Republicans in the Virginia House of Delegates offered their own proposal Tuesday for how to spend billions in federal rescue funds, floating a plan they said would ban door-to-door vaccination campaigns, give $5,000 bonuses to every police officer in the state and limit how students are taught about race and discrimination.
After a two-minute floor speech by House Minority Leader Todd Gilbert, R-Shenandoah, the measure was promptly voted down by the Democratic majority.
“I would have hoped that in this process we would have at least been afforded the opportunity to explain our bill,” Gilbert said before his time expired.
The General Assembly gaveled into a special legislative session Monday to direct spending of American Rescue Plan Act funding.
Democratic leaders had announced in advance that they had already agreed on an array of spending priorities and would not entertain proposed amendments. Their spending plan devotes $700 million to achieve universal broadband coverage, $250 million to improve school HVAC systems and nearly $1 billion to bail out the state’s unemployment trust fund, among other priorities.
The GOP proposal left some of those ideas intact, including funding for the broadband plan, which a caucus spokesman credited as a good idea.
In other areas, they pursued tweaks. Instead of limiting school improvement funding to HVAC, the GOP proposed making it available for any renovation project — something Democratic leaders have said is restricted by federal rules.

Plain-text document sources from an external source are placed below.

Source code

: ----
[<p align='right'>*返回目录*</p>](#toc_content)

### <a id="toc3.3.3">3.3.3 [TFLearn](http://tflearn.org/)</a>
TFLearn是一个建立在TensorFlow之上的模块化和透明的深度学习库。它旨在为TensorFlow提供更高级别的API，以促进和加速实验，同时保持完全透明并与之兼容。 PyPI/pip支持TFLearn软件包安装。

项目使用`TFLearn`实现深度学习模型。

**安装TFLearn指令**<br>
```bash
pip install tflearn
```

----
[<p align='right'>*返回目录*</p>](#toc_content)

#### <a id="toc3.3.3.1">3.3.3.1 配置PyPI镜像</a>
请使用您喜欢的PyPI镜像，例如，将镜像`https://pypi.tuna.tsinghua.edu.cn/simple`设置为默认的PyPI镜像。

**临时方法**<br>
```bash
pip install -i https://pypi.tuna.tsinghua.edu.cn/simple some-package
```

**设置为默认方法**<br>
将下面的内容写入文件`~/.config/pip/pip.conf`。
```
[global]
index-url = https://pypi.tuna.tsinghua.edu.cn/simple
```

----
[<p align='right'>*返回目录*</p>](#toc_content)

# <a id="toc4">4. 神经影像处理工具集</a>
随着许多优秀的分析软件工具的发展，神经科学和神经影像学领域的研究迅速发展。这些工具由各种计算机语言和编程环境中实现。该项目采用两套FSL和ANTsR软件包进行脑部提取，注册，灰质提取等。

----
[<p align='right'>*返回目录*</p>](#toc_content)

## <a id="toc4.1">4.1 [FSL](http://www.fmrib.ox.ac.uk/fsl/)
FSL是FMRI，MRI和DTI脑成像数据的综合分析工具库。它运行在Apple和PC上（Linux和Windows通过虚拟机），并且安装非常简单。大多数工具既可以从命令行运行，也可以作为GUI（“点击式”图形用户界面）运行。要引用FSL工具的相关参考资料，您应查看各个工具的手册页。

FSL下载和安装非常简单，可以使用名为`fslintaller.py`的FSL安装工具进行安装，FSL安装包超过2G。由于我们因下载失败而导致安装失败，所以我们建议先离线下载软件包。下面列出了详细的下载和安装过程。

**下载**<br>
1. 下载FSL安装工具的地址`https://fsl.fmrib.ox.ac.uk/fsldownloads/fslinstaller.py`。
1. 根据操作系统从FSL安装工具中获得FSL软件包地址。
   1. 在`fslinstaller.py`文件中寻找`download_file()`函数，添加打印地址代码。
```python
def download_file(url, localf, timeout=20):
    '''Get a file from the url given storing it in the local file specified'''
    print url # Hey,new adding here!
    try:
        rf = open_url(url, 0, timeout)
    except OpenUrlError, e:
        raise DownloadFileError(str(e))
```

The GOP also proposed devoting more money to public safety, including by expanding Democrats’ plans to give $5,000 bonuses to all Virginia State Police troopers to include all law enforcement officers in the state. They also proposed dramatically increasing the $2.5 million Democrats plan to devote to gun violence prevention programs.

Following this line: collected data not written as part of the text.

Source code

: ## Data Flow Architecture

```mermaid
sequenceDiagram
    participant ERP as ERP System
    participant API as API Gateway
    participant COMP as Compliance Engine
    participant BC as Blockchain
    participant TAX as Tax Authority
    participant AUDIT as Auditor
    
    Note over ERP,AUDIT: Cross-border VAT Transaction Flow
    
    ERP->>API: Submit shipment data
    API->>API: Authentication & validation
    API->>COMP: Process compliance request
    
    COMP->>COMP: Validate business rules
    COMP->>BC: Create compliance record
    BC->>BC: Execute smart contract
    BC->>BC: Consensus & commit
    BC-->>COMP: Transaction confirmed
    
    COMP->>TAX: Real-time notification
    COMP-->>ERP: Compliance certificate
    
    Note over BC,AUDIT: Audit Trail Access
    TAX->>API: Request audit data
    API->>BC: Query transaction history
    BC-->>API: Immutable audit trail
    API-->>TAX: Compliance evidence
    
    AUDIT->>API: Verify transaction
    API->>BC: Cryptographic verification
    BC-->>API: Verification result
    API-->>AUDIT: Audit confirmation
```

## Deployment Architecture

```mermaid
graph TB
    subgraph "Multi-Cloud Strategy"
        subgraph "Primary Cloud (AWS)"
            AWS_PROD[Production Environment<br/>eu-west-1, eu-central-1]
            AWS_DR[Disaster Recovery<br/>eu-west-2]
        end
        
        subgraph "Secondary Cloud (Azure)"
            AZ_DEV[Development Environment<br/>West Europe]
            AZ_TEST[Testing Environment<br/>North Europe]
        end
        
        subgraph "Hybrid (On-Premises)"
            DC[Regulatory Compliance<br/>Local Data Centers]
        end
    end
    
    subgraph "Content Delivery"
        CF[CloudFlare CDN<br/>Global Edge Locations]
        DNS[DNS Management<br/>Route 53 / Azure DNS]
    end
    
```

The plan also included language touching on hot-button conservative issues that have dominated right-leaning news outlets.
Garren Shipley, a caucus spokesman, said the legislation would have barred door-to-door vaccination campaigns, limiting $20 million in outreach funding to other marketing and outreach efforts. However the actual text of the GOP proposal does not include the restriction, an oversight Shipley attributed to the rushed approach Democrats have taken to the legislative session.

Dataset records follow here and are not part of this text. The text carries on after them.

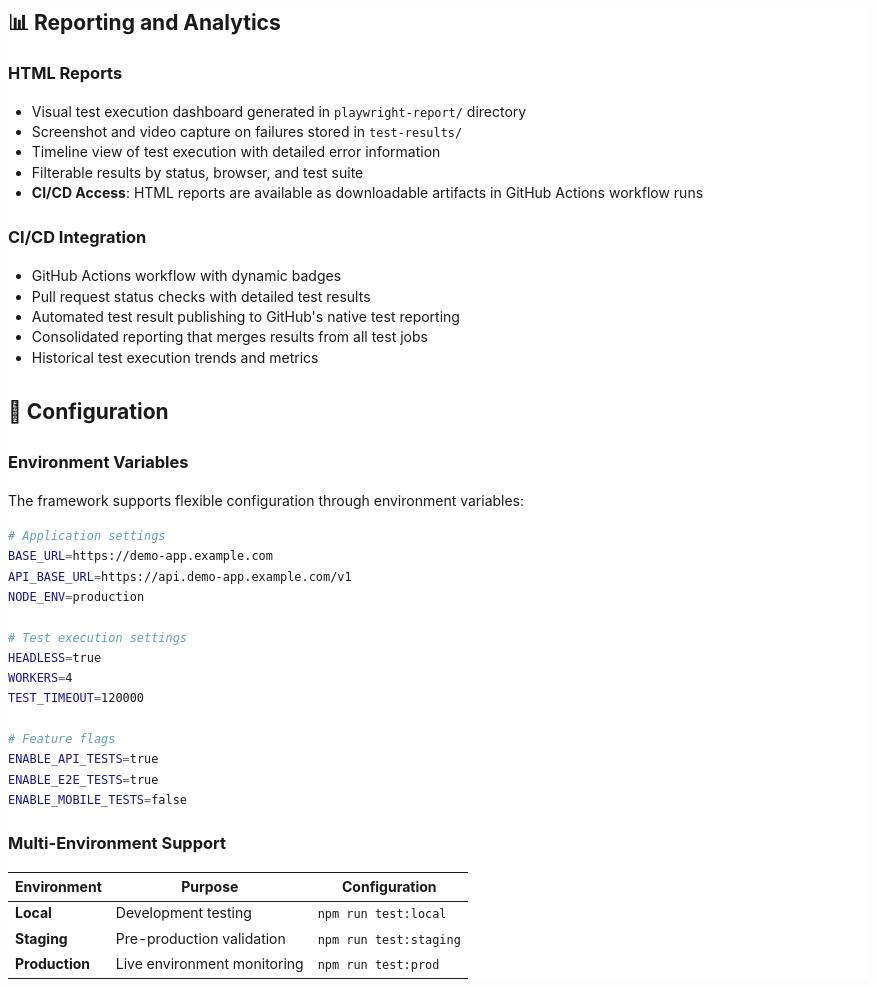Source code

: ## 📊 Reporting and Analytics

### HTML Reports
- Visual test execution dashboard generated in `playwright-report/` directory
- Screenshot and video capture on failures stored in `test-results/`
- Timeline view of test execution with detailed error information
- Filterable results by status, browser, and test suite
- **CI/CD Access**: HTML reports are available as downloadable artifacts in GitHub Actions workflow runs

### CI/CD Integration
- GitHub Actions workflow with dynamic badges
- Pull request status checks with detailed test results
- Automated test result publishing to GitHub's native test reporting
- Consolidated reporting that merges results from all test jobs
- Historical test execution trends and metrics

## 🔧 Configuration

### Environment Variables

The framework supports flexible configuration through environment variables:

```bash
# Application settings
BASE_URL=https://demo-app.example.com
API_BASE_URL=https://api.demo-app.example.com/v1
NODE_ENV=production

# Test execution settings
HEADLESS=true
WORKERS=4
TEST_TIMEOUT=120000

# Feature flags
ENABLE_API_TESTS=true
ENABLE_E2E_TESTS=true
ENABLE_MOBILE_TESTS=false
```

### Multi-Environment Support

| Environment | Purpose | Configuration |
|-------------|---------|---------------|
| **Local** | Development testing | `npm run test:local` |
| **Staging** | Pre-production validation | `npm run test:staging` |
| **Production** | Live environment monitoring | `npm run test:prod` |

And it would have adopted language recently passed by Idaho’s legislature that takes aim at critical race theory without specifically blocking it from being taught.
According to the Associated Press, Idaho’s legislation “prohibits forcing belief systems onto students that claim a group of people as defined by sex, race, ethnicity or religion are inferior or superior to others.”
Democrats have dismissed complaints they shut the GOP out of the legislative process by refusing to consider their proposals.
In a speech on the House floor Monday, Appropriations Chairman Luke Torian, D-Prince William, said he “never shut the door” on his colleagues. If Republicans wanted to be more involved, he said, they should’ve taken it upon themselves to engage ahead of time.
“The letdown is not from the majority party,” Torian said. “The letdown is from their own leadership.”
On Tuesday, Gilbert said GOP lawmakers “didn’t want to have to knock on the door to the smoke-filled room. … We wanted to participate in this process.”